Scrape for jobs.
You can run it with the current sites.json file in any Python-aware CLI like this:
python app/scraper.py
And it would output this currently:
[{'url': 'https://boards.greenhouse.io/revenuecat', 'data': [{'Department': 'Developer Experience', 'Positions': [{'Position Name': 'Developer Support Engineer', 'Location': 'Remote, Americas', 'Link': '/revenuecat/jobs/5079403004'}]}, {'Department': 'Engineering', 'Positions': [{'Position Name': 'Senior Full-Stack Engineer', 'Location': 'Remote, Americas or EMEA', 'Link': '/revenuecat/jobs/5083022004'}, {'Position Name': 'Senior Mobile SDK Engineer, CoreSDK', 'Location': 'Remote, Americas or EMEA', 'Link': '/revenuecat/jobs/4968387004'}]}]}]
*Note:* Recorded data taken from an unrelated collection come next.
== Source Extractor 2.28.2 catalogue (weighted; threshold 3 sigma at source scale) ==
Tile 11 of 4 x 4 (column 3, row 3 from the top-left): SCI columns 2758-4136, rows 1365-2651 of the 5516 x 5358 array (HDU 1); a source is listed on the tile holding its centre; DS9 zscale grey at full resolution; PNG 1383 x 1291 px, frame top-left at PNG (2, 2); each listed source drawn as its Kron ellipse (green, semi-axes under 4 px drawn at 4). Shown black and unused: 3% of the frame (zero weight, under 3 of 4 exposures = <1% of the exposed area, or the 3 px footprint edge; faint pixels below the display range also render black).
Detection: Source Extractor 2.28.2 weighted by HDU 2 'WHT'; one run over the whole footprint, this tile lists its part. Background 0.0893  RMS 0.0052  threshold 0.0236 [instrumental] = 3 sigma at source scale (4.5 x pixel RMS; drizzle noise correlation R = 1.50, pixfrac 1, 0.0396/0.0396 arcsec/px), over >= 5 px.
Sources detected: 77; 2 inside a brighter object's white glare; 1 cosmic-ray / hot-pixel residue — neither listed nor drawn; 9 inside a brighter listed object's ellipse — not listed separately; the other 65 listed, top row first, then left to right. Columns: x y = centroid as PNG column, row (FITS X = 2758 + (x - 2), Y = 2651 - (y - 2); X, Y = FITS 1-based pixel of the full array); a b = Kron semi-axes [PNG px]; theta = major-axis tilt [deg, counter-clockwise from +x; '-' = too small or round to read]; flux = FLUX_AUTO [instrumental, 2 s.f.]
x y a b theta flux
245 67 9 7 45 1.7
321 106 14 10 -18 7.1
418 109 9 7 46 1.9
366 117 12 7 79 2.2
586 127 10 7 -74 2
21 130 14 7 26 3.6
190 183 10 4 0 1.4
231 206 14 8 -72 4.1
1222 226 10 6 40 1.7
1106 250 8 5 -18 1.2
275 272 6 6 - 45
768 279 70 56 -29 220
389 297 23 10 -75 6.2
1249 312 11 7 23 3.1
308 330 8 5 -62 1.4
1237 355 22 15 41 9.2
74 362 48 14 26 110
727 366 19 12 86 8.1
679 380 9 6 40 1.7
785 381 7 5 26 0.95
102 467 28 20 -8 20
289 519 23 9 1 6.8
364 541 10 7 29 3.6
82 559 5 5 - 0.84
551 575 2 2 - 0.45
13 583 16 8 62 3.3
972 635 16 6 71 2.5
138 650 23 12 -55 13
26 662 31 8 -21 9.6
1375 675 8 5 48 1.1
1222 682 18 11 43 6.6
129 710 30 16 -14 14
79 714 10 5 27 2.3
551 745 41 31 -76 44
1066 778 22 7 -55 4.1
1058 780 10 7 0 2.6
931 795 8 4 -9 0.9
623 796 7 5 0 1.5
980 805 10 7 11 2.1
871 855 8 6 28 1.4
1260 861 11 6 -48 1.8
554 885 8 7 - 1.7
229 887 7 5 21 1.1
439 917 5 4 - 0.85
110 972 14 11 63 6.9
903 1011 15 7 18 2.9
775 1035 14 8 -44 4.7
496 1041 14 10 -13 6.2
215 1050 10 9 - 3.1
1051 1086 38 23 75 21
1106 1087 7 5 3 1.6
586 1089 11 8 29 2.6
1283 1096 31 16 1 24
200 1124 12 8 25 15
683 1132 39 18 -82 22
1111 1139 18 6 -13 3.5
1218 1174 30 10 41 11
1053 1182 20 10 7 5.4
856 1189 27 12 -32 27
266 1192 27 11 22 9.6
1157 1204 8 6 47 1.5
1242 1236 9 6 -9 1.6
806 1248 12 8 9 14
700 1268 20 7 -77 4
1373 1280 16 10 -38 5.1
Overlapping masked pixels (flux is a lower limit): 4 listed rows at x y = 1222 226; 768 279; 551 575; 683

In data/sites.json you can store an array of sites to scrape. Each site is an object with a url and the schema to scrape from that url.
Below is the schema definition:
[
{
"url": "<URL of the page to scrape>",
"schema": {
"container": "<CSS selector for the main container that encapsulates items to be scraped>",
"details": {
"<DetailName>": {
"selector": "<CSS selector to extract the detail>",
"extract": "<'text' or 'attribute'> - specifies whether to extract the text of the selected element or one of its attributes",
"single": "<'true' or 'false'> - specifies whether to extract only the first matching element (true) or all matching elements (false)"
"attribute_name": "<name of the attribute to extract if 'extract' is set to 'attribute'> - optional, required only if 'extract' is 'attribute'"
},
"<AnotherDetailName>": {
// Same structure as above for another detail within the same container
},
"Positions": { // Example of a nested detail collection
"container": "<CSS selector for the sub-container>",
"details": {
"<SubDetailName>": {
"selector": "<CSS selector to extract the sub-detail>",
"extract": "<'text' or 'attribute'>",
"single": "<'true' or 'false'>"
"attribute_name": "<name of the attribute to extract if 'extract' is 'attribute'>"
}
},
"extract": "<'multiple'> - indicates that multiple items will be extracted within this sub-container"
}
},
"extract": "<'multiple'> - indicates that multiple items will be extracted within the main container"
}
}
]